New Shingles Vaccine Is a Good Alternative for Rheumatoid Arthritis Patients
The FDA has approved a non-live shingles vaccine, which opens up more possibilities for people living with rheumatoid arthritis. Read on to learn more.
Anyone with a chronic disease understands that chasing health can be exhausting - the target is constantly moving, and just when it seems reachable, it's gone again. People are constantly learning about new ways to live better and healthier. That's the way it goes when it comes to health and medicine.
Research is moving at a rapid pace, and healthcare professionals and researchers alike are always on the lookout for new and better treatments to help others manage rheumatoid arthritis.
It turns out that we may be on the brink of another new discovery that could help the autoimmune community.
Shingles - what's bad about it, and how you can protect yourself
The shingles vaccine has always been something that those on immunosuppressives have to avoid. When you suffer from chronic rheumatoid, you're likely on a long course of something that suppresses your immunity. This makes you ineligible for receiving this important vaccine that everyone else gets routinely. What does that mean for you?

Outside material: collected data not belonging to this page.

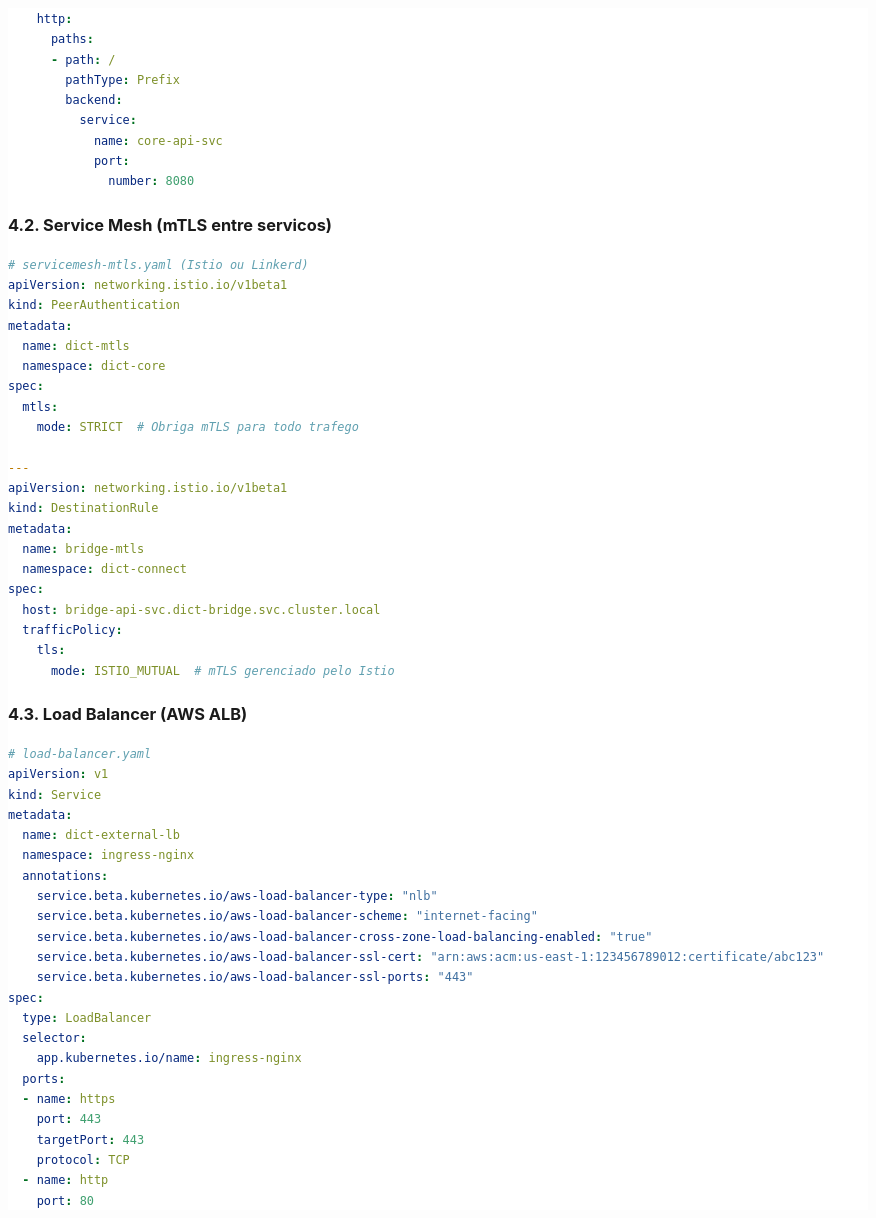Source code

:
 ```yaml
    http:
      paths:
      - path: /
        pathType: Prefix
        backend:
          service:
            name: core-api-svc
            port:
              number: 8080
```

### 4.2. Service Mesh (mTLS entre servicos)

```yaml
# servicemesh-mtls.yaml (Istio ou Linkerd)
apiVersion: networking.istio.io/v1beta1
kind: PeerAuthentication
metadata:
  name: dict-mtls
  namespace: dict-core
spec:
  mtls:
    mode: STRICT  # Obriga mTLS para todo trafego

---
apiVersion: networking.istio.io/v1beta1
kind: DestinationRule
metadata:
  name: bridge-mtls
  namespace: dict-connect
spec:
  host: bridge-api-svc.dict-bridge.svc.cluster.local
  trafficPolicy:
    tls:
      mode: ISTIO_MUTUAL  # mTLS gerenciado pelo Istio
```

### 4.3. Load Balancer (AWS ALB)

```yaml
# load-balancer.yaml
apiVersion: v1
kind: Service
metadata:
  name: dict-external-lb
  namespace: ingress-nginx
  annotations:
    service.beta.kubernetes.io/aws-load-balancer-type: "nlb"
    service.beta.kubernetes.io/aws-load-balancer-scheme: "internet-facing"
    service.beta.kubernetes.io/aws-load-balancer-cross-zone-load-balancing-enabled: "true"
    service.beta.kubernetes.io/aws-load-balancer-ssl-cert: "arn:aws:acm:us-east-1:123456789012:certificate/abc123"
    service.beta.kubernetes.io/aws-load-balancer-ssl-ports: "443"
spec:
  type: LoadBalancer
  selector:
    app.kubernetes.io/name: ingress-nginx
  ports:
  - name: https
    port: 443
    targetPort: 443
    protocol: TCP
  - name: http
    port: 80
```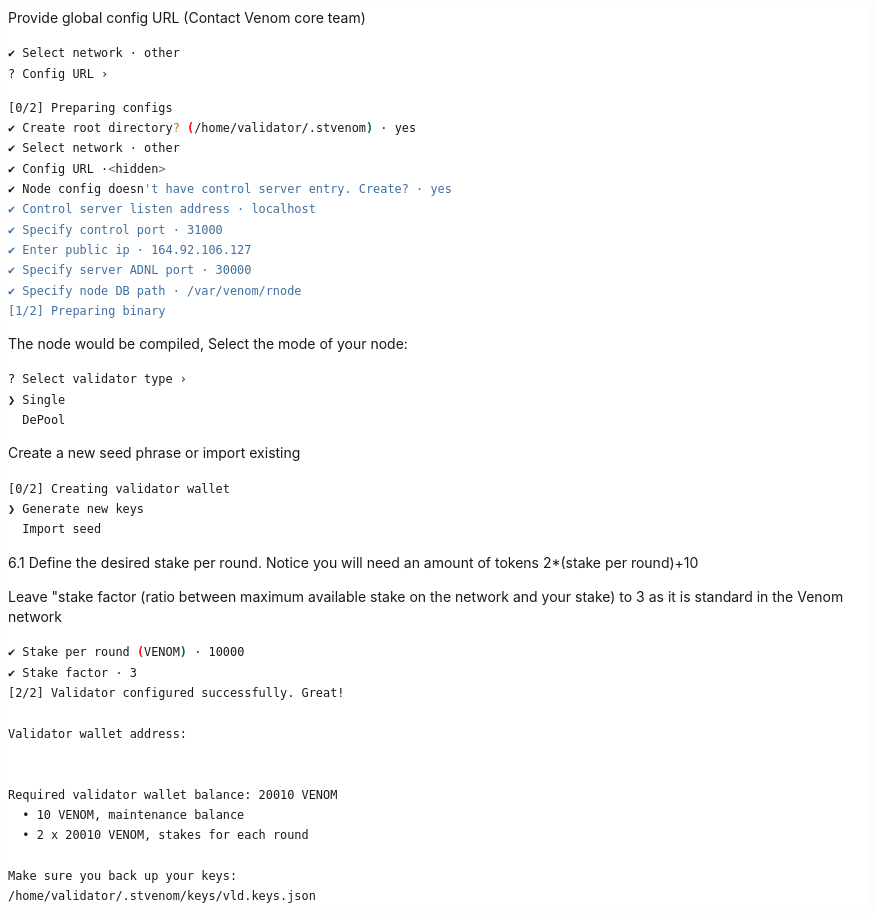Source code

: Provide global config URL (Contact Venom core team)

```bash
✔ Select network · other
? Config URL ›
```

```bash
[0/2] Preparing configs
✔ Create root directory? (/home/validator/.stvenom) · yes
✔ Select network · other
✔ Config URL ·<hidden>
✔ Node config doesn't have control server entry. Create? · yes
✔ Control server listen address · localhost
✔ Specify control port · 31000
✔ Enter public ip · 164.92.106.127
✔ Specify server ADNL port · 30000
✔ Specify node DB path · /var/venom/rnode
[1/2] Preparing binary
```

The node would be compiled, Select the mode of your node:

```bash
? Select validator type ›
❯ Single
  DePool
```

Create a new seed phrase or import existing

```bash
[0/2] Creating validator wallet
❯ Generate new keys
  Import seed
```

6.1 Define the desired stake per round. Notice you will need an amount of
tokens 2*(stake per round)+10

Leave "stake factor (ratio between maximum available stake on the network and
your stake) to 3 as it is standard in the Venom network

```bash
✔ Stake per round (VENOM) · 10000
✔ Stake factor · 3
[2/2] Validator configured successfully. Great!

Validator wallet address:


Required validator wallet balance: 20010 VENOM
  • 10 VENOM, maintenance balance
  • 2 x 20010 VENOM, stakes for each round

Make sure you back up your keys:
/home/validator/.stvenom/keys/vld.keys.json
```
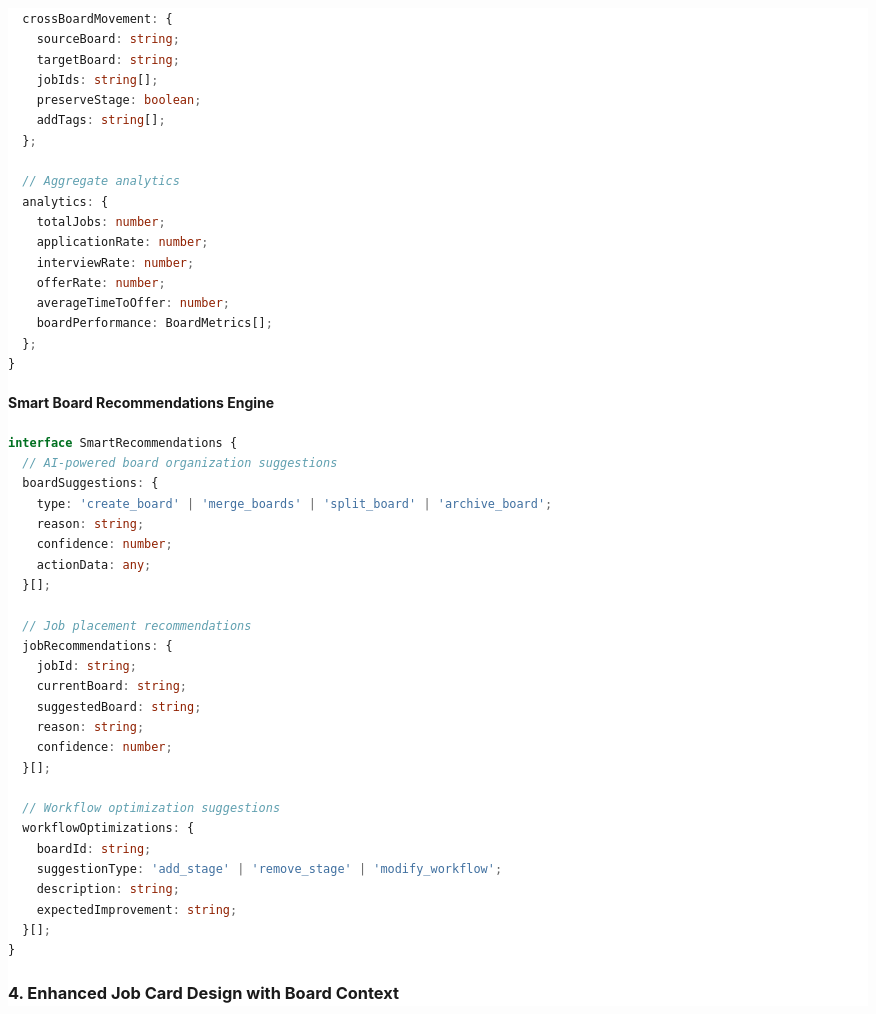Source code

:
 ```typescript
  crossBoardMovement: {
    sourceBoard: string;
    targetBoard: string;
    jobIds: string[];
    preserveStage: boolean;
    addTags: string[];
  };
  
  // Aggregate analytics
  analytics: {
    totalJobs: number;
    applicationRate: number;
    interviewRate: number;
    offerRate: number;
    averageTimeToOffer: number;
    boardPerformance: BoardMetrics[];
  };
}
```

#### Smart Board Recommendations Engine
```typescript
interface SmartRecommendations {
  // AI-powered board organization suggestions
  boardSuggestions: {
    type: 'create_board' | 'merge_boards' | 'split_board' | 'archive_board';
    reason: string;
    confidence: number;
    actionData: any;
  }[];
  
  // Job placement recommendations
  jobRecommendations: {
    jobId: string;
    currentBoard: string;
    suggestedBoard: string;
    reason: string;
    confidence: number;
  }[];
  
  // Workflow optimization suggestions
  workflowOptimizations: {
    boardId: string;
    suggestionType: 'add_stage' | 'remove_stage' | 'modify_workflow';
    description: string;
    expectedImprovement: string;
  }[];
}
```

### 4. Enhanced Job Card Design with Board Context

What happens when you get shingles?
Unfortunately, that means you aren't protected from the varicella virus, which causes shingles. This virus can cause a painful rash and neurologic symptoms that range from being relatively mild to life-threatening. Most of the time, the mild disease is even quite distressing. It's incredibly painful and takes weeks to eradicate from the body. When your immunity is suppressed, the danger of severe disease is even greater.

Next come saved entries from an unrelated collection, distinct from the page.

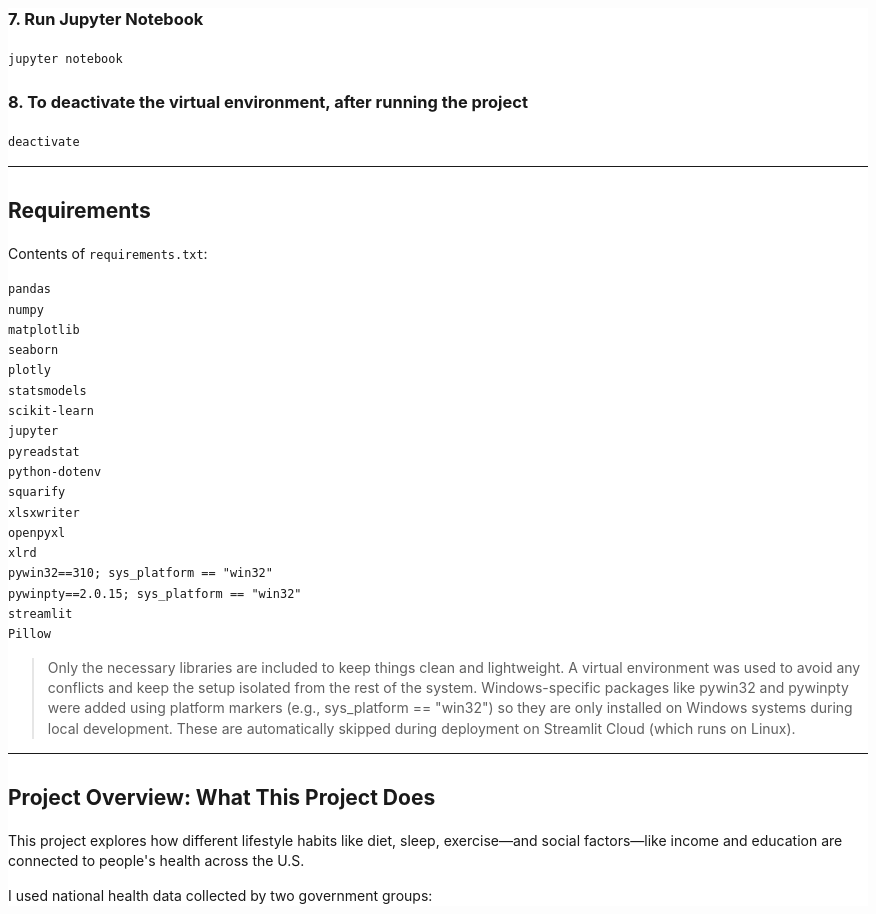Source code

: ### 7. Run Jupyter Notebook

```bash
jupyter notebook
```

### 8. To deactivate the virtual environment, after running the project

```bash
deactivate
```
---
## Requirements

Contents of `requirements.txt`:

```
pandas
numpy
matplotlib
seaborn
plotly
statsmodels
scikit-learn
jupyter
pyreadstat
python-dotenv
squarify
xlsxwriter
openpyxl
xlrd
pywin32==310; sys_platform == "win32"
pywinpty==2.0.15; sys_platform == "win32"
streamlit
Pillow

```

> Only the necessary libraries are included to keep things clean and lightweight. A virtual environment was used to avoid any conflicts and keep the setup isolated from the rest of the system. Windows-specific packages like pywin32 and pywinpty were added using platform markers (e.g., sys_platform == "win32") so they are only installed on Windows systems during local development. These are automatically skipped during deployment on Streamlit Cloud (which runs on Linux).

---
## Project Overview: What This Project Does

This project explores how different lifestyle habits like diet, sleep, exercise—and social factors—like income and education are connected to people's health across the U.S.

I used national health data collected by two government groups:
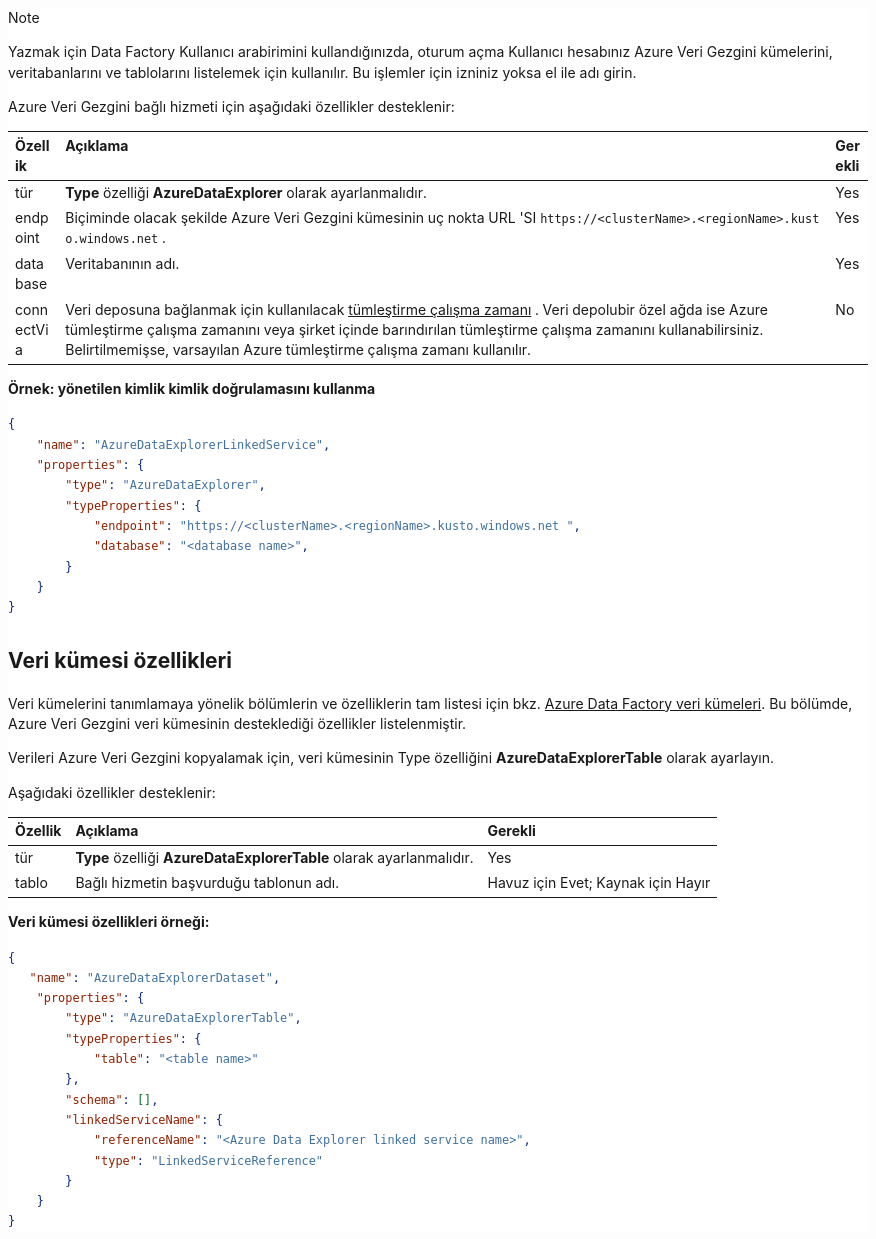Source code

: >[!NOTE]
>Yazmak için Data Factory Kullanıcı arabirimini kullandığınızda, oturum açma Kullanıcı hesabınız Azure Veri Gezgini kümelerini, veritabanlarını ve tablolarını listelemek için kullanılır. Bu işlemler için izniniz yoksa el ile adı girin.

Azure Veri Gezgini bağlı hizmeti için aşağıdaki özellikler desteklenir:

| Özellik | Açıklama | Gerekli |
|:--- |:--- |:--- |
| tür | **Type** özelliği **AzureDataExplorer** olarak ayarlanmalıdır. | Yes |
| endpoint | Biçiminde olacak şekilde Azure Veri Gezgini kümesinin uç nokta URL 'SI `https://<clusterName>.<regionName>.kusto.windows.net` . | Yes |
| database | Veritabanının adı. | Yes |
| connectVia | Veri deposuna bağlanmak için kullanılacak [tümleştirme çalışma zamanı](concepts-integration-runtime.md) . Veri depolubir özel ağda ise Azure tümleştirme çalışma zamanını veya şirket içinde barındırılan tümleştirme çalışma zamanını kullanabilirsiniz. Belirtilmemişse, varsayılan Azure tümleştirme çalışma zamanı kullanılır. |No |

**Örnek: yönetilen kimlik kimlik doğrulamasını kullanma**

```json
{
    "name": "AzureDataExplorerLinkedService",
    "properties": {
        "type": "AzureDataExplorer",
        "typeProperties": {
            "endpoint": "https://<clusterName>.<regionName>.kusto.windows.net ",
            "database": "<database name>",
        }
    }
}
```

## <a name="dataset-properties"></a>Veri kümesi özellikleri

Veri kümelerini tanımlamaya yönelik bölümlerin ve özelliklerin tam listesi için bkz. [Azure Data Factory veri kümeleri](concepts-datasets-linked-services.md). Bu bölümde, Azure Veri Gezgini veri kümesinin desteklediği özellikler listelenmiştir.

Verileri Azure Veri Gezgini kopyalamak için, veri kümesinin Type özelliğini **AzureDataExplorerTable** olarak ayarlayın.

Aşağıdaki özellikler desteklenir:

| Özellik | Açıklama | Gerekli |
|:--- |:--- |:--- |
| tür | **Type** özelliği **AzureDataExplorerTable** olarak ayarlanmalıdır. | Yes |
| tablo | Bağlı hizmetin başvurduğu tablonun adı. | Havuz için Evet; Kaynak için Hayır |

**Veri kümesi özellikleri örneği:**

```json
{
   "name": "AzureDataExplorerDataset",
    "properties": {
        "type": "AzureDataExplorerTable",
        "typeProperties": {
            "table": "<table name>"
        },
        "schema": [],
        "linkedServiceName": {
            "referenceName": "<Azure Data Explorer linked service name>",
            "type": "LinkedServiceReference"
        }
    }
}
```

Shingles is not something to brush aside
You might think - who cares? It's just a rash. But did you know that shingles can leave very damaging consequences to your body? Some of the symptoms of shingles include a burning pain associated with a rash. The rash is accompanied by blisters that can burst open and crust. The burn sometimes also comes with a horrendous itch too. The discomfort can last for weeks on end and can be horrible for anyone to endure.
Some of the more dangerous consequences of shingles include involvement of your eyes. Shingles of the eye can endanger your vision and cause permanent damage. It's an emergency if there are signs that your vision is affected. Complications can even kill you if the virus takes over your body and affects internal organs. Though it's rare, it's important not to forget that it can become a life-threatening situation.
More commonly, some people end up with permanent nerve damage after a particularly strong bout of shingles. This leads to leftover pain felt by the person even though the virus and rash have already cleared. Though you aren't at risk of dying from this type of nerve damage, it's extremely uncomfortable and sometimes even painful to endure day-to-day.
Currently, the shingles vaccine is a live but weakened version of the virus
So how does the vaccination work? The shingles vaccine is actually a small dose of the actual virus but in a weakened state. This way, your immune system gets a little lesson on how to fight it off without actually getting sick first. However, though this theory sounds great for most healthy people, someone with a weakened immune system might get into trouble. Their immune system won't even be strong enough for the weakened version that we find in vaccines. The person then ends up getting sick from the vaccine itself.